Sen. Roy Blunt, Missouri Republican and chairman of the Appropriations Committee’s panel on health, said there appeared to be money left over from the anti-Ebola campaign to fight Zika — an idea that Dr. Frieden rejected.
“Those dollars are fully committed,” he said.
Down the hall, Health and Human Services Secretary Sylvia Mathews Burwell said workers who have been swabbing the dead in Sierra Leone uncovered a new Ebola case in recent weeks, even though the country had been declared Ebola-free.
“We need to make sure we finish the job on Ebola,” she told the Senate Finance Committee.
Though Zika isn’t actively transmitting in the U.S., travelers have brought the virus back with them and there has been a documented case of sexual transmission in Texas.
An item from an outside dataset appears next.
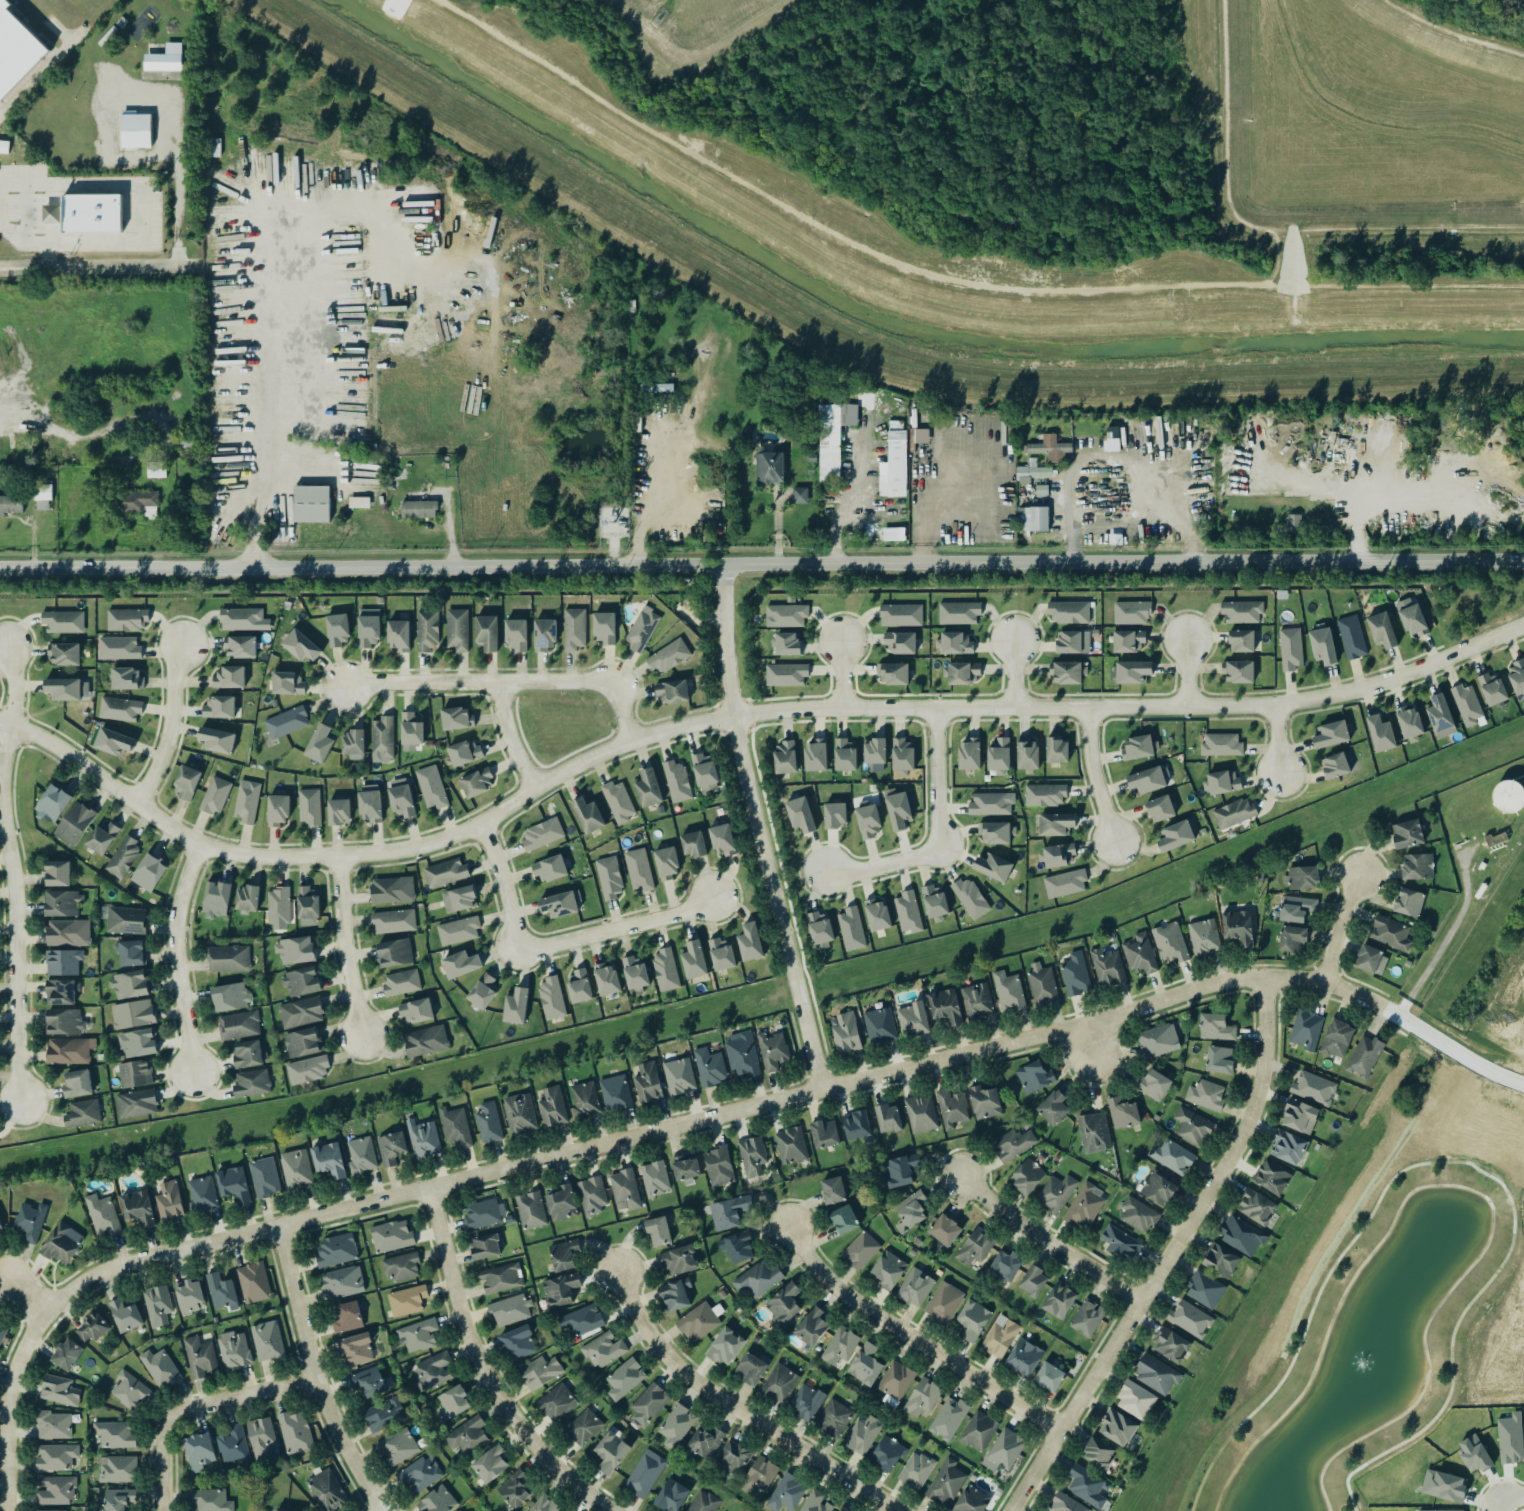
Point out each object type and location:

And as temperatures rise in the summer, the U.S. will be at greater risk of transmission from mosquitoes — particularly in the southern states.
The U.S. is advising pregnant women to defer visits to the affected countries, which are in the Caribbean and Latin America, or to at least take precautions against mosquito bites if they must travel. Dr. Frieden said the issue is particularly urgent in Puerto Rico, where transmission is active.
Senate Democrats urged the GOP-led Congress to move quickly to approve money.
“I am going to plead with them to not just talk the talk, but walk the walk,” said Sen. Charles Schumer, New York Democrat.